Case ID: ohio-cc-ns_12/html/0314-01.html
Source: Caselaw Access Project
Author: {"author": "", "license": "Public Domain", "url": "https://static.case.law/"}
Date Created: 2024-08-24T03:29:51.129683

AS TO PAYMENT BY BANK OF SAVINGS ACCOUNT.
    Circuit Court of Lucas County.
    David Robison, Jr., & Sons v. Thomas A. Upton.
    Decided, June 12, 1909.
    
      Banks and Banking — Burden of Proving Payment of a. Savings Account — Charge of Court — Error.
    A bank, in an action by a depositor to recover the balance of a savings account, has the burden of proving an alleged payment or withdrawal by the depositor.
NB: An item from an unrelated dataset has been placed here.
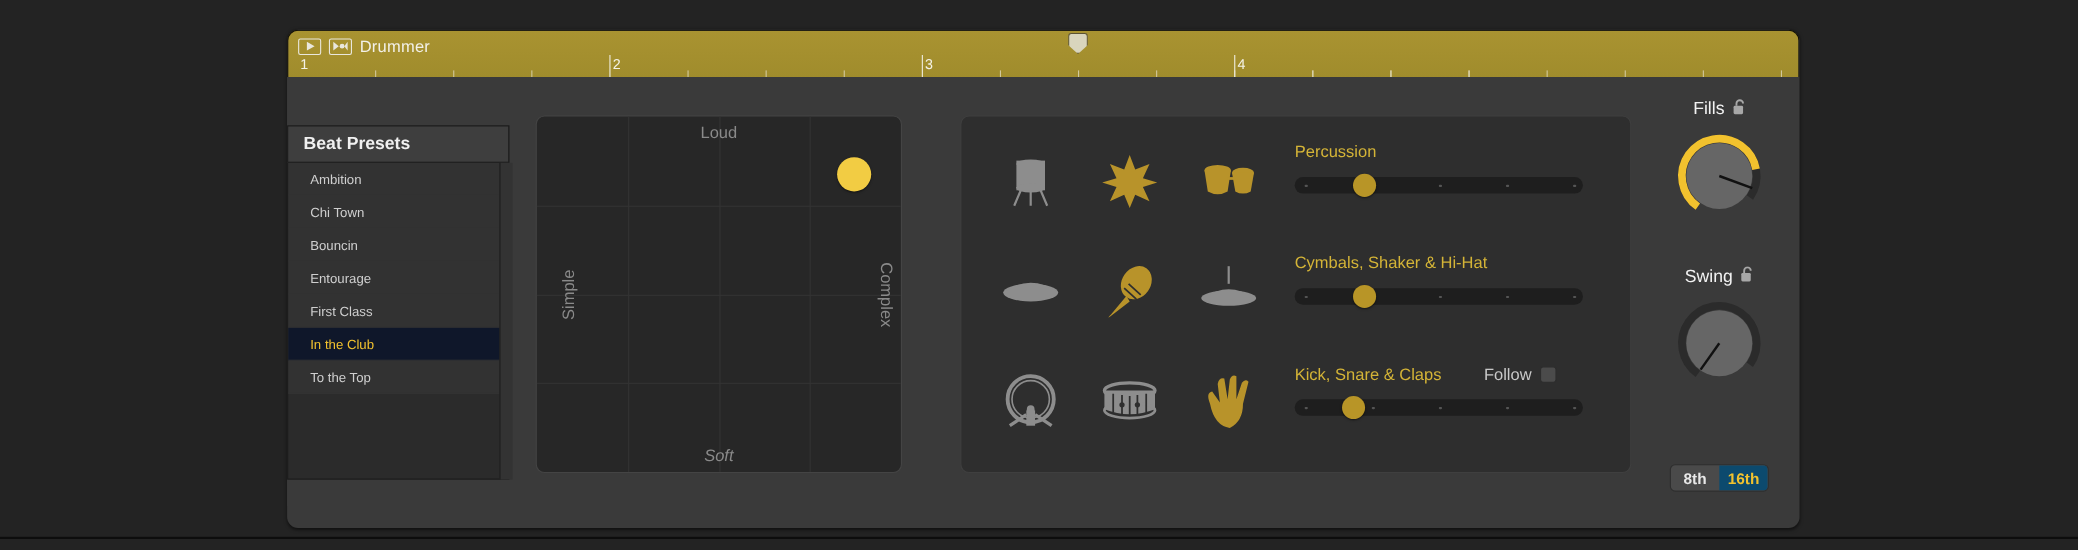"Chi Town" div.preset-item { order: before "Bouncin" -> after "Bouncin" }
The burden is not on the depositor to show the balance claimed and that payment has not been made.
    
      Hamilton & Kirby, for plaintiff in error.
    
      C. T. Johnson, for defendant in error.
    Wildman, J.; Parker, J., and Kinkade, J., concur.
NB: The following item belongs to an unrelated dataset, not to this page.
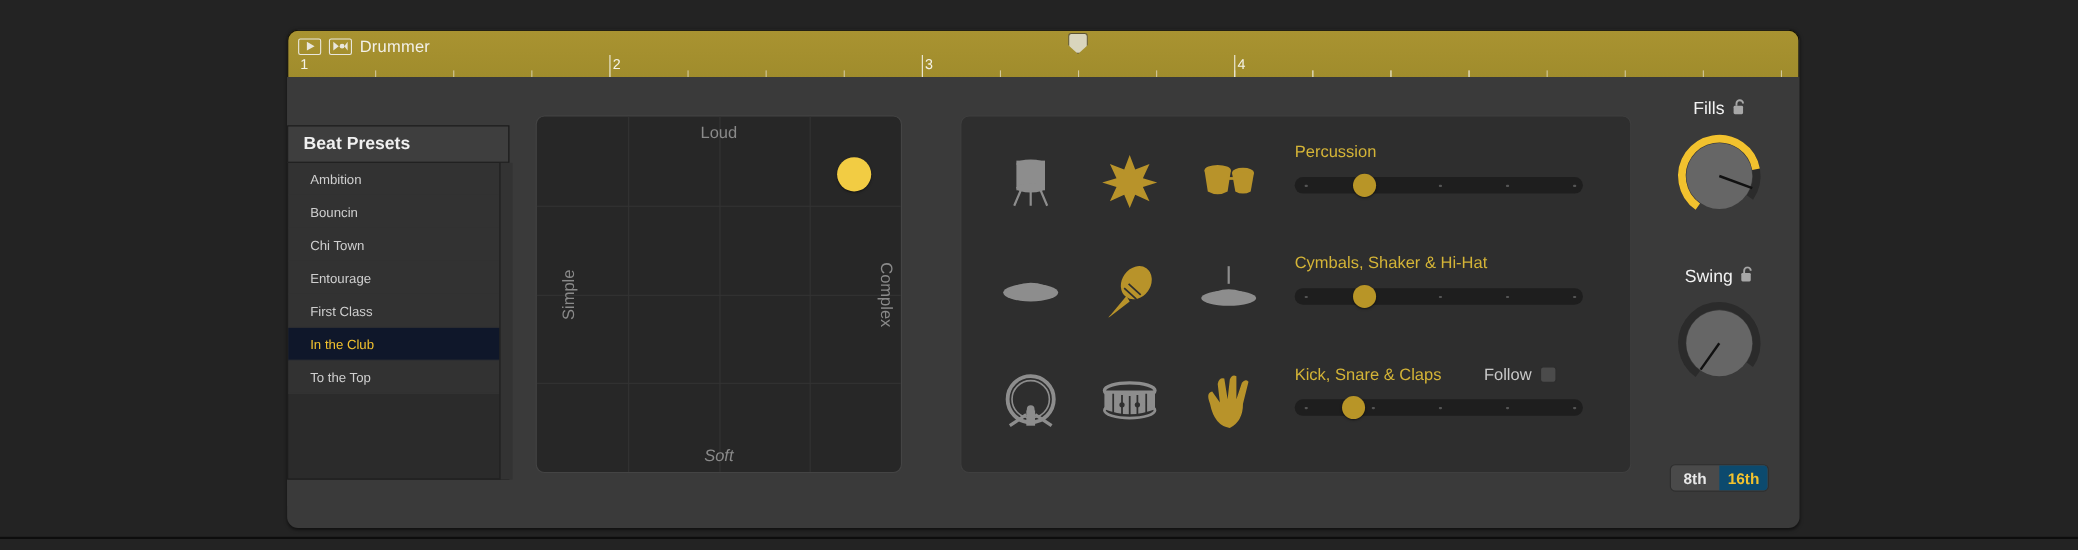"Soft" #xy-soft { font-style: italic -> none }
    Error to Lucas Common Pleas Court.
   Upton sued plaintiffs in error, a banking firm, for an alleged balance of savings account, amounting to $178.66. The controversy between the parties is as to whether a certain payment of that amount was made by the bank to Upton upon one occasion, October 16, 1907. The bank admits that Upton had an account with it, but claims that on the date named he withdrew or checked out from the bank the amount claimed. A question is raised as to the burden of proof in the case. The court below instructed the jury that the burden was upon the plaintiff to show this alleged payment upon the account. It was urged upon the other side that as he was suing upon an alleged balance of account, the burden was upon him to show that the balance was as claimed and that the payment had not been made. We think, however, that the contention of the depositor that the burden is upon the bank to show that he had withdrawn it, that he had received the payment, is correct. We think that the court did not err in this regard. The only other claim made is that the verdict rendered in the court below in favor of Upton was not justified by the evidence. The evidence is decidedly conflicting, and we have gone over it with care in an endeavor to ascertain the exact facts, and we can not conclude that the verdict of the jury is manifestly against the evidence. There are no other errors, I believe, claimed in the case.